Apologies can be more effective than an army of defense lawyers

University of Illinois Hospital has adopted the approach of the University of Michigan in dealing with medical errors. Rather than run from the truth doctors involved in medical malpractice are being honest with the victim and apologizing. The result has been fewer lawsuits and less cost for malpractice litigation.


At the University of Michigan Health System, one of the first to experiment with full disclosure, existing claims and lawsuits dropped to 83 in August 2007 from 262 in August 2001, said Richard C. Boothman, the medical center's chief risk officer.

''Improving patient safety and patient communication is more likely to cure the malpractice crisis than defensiveness and denial,'' Boothman said.

Boothman emphasized that he could not know whether the decline was due to disclosure or safer medicine, or both. But the hospital's legal defense costs and the money it must set aside to pay claims have each been cut by two-thirds, he said. The time taken to dispose of cases has been halved.

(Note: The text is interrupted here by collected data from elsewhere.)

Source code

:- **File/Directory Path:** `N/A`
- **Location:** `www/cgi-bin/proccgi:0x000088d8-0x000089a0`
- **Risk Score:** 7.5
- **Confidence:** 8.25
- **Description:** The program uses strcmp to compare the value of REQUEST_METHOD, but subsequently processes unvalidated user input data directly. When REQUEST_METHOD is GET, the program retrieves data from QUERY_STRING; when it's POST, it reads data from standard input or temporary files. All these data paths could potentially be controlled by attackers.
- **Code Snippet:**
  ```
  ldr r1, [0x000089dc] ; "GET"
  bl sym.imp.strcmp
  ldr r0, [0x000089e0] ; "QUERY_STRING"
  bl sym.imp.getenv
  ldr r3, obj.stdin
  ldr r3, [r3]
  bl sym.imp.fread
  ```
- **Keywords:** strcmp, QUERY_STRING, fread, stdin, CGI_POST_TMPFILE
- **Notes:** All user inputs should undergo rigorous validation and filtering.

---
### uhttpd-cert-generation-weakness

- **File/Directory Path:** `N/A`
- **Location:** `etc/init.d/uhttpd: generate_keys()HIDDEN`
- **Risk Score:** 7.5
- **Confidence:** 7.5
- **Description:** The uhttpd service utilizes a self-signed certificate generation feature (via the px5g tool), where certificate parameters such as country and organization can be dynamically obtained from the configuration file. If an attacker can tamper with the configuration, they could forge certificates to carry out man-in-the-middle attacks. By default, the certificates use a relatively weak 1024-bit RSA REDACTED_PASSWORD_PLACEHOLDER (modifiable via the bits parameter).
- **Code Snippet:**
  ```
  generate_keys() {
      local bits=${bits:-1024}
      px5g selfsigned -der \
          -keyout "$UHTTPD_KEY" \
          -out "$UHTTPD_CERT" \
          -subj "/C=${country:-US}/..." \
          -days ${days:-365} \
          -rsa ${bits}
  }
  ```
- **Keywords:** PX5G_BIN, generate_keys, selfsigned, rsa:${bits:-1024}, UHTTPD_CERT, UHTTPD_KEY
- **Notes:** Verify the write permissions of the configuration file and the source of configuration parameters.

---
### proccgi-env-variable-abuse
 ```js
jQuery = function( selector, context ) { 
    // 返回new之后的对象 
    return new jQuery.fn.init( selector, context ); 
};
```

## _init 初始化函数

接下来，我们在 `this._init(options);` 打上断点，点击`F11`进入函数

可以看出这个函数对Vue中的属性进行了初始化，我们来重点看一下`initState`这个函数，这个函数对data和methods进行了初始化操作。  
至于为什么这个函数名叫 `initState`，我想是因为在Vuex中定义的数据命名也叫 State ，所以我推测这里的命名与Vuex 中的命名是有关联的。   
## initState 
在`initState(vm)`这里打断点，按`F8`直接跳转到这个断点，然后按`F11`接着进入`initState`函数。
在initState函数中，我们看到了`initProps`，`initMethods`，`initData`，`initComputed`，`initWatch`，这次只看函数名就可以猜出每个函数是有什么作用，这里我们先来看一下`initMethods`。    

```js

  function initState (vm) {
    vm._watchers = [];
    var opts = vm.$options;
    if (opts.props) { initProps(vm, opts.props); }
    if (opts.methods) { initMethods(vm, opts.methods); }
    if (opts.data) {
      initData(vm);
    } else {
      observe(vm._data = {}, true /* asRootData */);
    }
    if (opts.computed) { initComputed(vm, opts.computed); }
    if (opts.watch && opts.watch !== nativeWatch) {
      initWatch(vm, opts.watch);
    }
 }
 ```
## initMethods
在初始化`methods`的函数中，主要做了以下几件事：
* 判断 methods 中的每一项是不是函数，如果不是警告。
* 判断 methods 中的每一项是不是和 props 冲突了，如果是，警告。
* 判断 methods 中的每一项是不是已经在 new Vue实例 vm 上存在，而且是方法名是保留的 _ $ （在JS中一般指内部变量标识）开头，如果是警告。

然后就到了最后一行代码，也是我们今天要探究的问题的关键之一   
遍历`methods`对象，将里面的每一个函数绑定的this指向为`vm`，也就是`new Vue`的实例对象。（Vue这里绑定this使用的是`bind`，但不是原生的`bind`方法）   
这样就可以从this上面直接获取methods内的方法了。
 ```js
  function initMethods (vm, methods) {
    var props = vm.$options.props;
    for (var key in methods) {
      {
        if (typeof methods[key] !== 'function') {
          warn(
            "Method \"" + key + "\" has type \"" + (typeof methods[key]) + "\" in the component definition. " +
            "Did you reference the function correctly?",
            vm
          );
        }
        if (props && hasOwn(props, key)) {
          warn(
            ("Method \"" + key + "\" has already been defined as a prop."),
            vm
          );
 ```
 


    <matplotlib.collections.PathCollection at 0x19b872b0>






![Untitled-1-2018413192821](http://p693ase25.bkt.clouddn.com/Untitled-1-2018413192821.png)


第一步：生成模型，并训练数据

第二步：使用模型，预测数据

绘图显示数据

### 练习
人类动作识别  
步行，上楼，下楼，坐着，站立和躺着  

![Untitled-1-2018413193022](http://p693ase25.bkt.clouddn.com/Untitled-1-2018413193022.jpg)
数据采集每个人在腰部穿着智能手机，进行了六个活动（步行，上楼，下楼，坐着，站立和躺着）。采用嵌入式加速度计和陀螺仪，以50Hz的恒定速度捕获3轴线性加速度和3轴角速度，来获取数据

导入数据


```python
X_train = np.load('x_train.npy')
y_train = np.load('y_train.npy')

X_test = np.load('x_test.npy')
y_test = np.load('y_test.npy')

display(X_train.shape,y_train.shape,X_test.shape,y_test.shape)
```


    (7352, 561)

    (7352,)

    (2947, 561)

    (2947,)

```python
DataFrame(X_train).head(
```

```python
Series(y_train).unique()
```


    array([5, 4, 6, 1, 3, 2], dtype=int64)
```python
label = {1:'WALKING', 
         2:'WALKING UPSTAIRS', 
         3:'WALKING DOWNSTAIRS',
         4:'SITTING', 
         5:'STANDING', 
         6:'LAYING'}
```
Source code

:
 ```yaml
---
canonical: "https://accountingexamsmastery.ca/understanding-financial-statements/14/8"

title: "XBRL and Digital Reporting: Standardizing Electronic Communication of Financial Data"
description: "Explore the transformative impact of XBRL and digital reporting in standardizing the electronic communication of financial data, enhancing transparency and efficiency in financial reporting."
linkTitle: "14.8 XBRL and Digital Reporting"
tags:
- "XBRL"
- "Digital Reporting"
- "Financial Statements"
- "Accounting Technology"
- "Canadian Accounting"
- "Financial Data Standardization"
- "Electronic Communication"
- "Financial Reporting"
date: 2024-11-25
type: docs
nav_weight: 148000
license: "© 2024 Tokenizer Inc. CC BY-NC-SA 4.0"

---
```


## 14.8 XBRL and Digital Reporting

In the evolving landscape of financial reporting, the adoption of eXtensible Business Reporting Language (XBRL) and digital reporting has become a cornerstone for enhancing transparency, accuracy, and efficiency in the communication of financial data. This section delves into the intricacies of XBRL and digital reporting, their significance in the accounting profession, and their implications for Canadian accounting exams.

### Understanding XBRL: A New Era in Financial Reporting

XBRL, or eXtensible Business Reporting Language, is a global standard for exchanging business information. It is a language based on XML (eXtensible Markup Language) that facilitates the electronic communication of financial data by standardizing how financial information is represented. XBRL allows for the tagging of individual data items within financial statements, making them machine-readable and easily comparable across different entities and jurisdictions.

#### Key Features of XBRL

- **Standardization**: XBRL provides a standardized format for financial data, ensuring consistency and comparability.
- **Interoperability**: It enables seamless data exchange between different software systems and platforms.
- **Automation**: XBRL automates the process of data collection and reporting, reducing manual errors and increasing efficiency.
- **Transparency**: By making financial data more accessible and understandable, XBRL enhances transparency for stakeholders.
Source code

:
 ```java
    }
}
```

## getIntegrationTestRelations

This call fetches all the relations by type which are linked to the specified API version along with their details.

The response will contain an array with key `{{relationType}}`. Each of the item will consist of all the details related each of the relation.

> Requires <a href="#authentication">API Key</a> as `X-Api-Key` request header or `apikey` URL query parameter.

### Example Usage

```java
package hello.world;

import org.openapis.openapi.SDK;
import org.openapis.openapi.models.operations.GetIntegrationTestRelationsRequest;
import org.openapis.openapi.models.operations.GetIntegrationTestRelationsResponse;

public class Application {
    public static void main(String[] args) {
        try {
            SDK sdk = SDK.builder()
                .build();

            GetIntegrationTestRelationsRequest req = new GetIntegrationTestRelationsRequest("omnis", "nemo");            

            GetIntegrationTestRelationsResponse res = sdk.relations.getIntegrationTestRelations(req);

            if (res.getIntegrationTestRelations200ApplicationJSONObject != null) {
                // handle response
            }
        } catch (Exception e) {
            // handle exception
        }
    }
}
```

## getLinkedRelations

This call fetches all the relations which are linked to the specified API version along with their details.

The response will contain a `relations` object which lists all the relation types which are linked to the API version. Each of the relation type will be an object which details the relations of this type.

The number of malpractice filings against the University of Illinois has dropped by half since it started its program just over two years ago, said Dr. Timothy B. McDonald, the hospital's chief safety and risk officer. In the 37 cases where the hospital acknowledged a preventable error and apologized, only one patient has filed suit. Only six settlements have exceeded the hospital's medical and related expenses.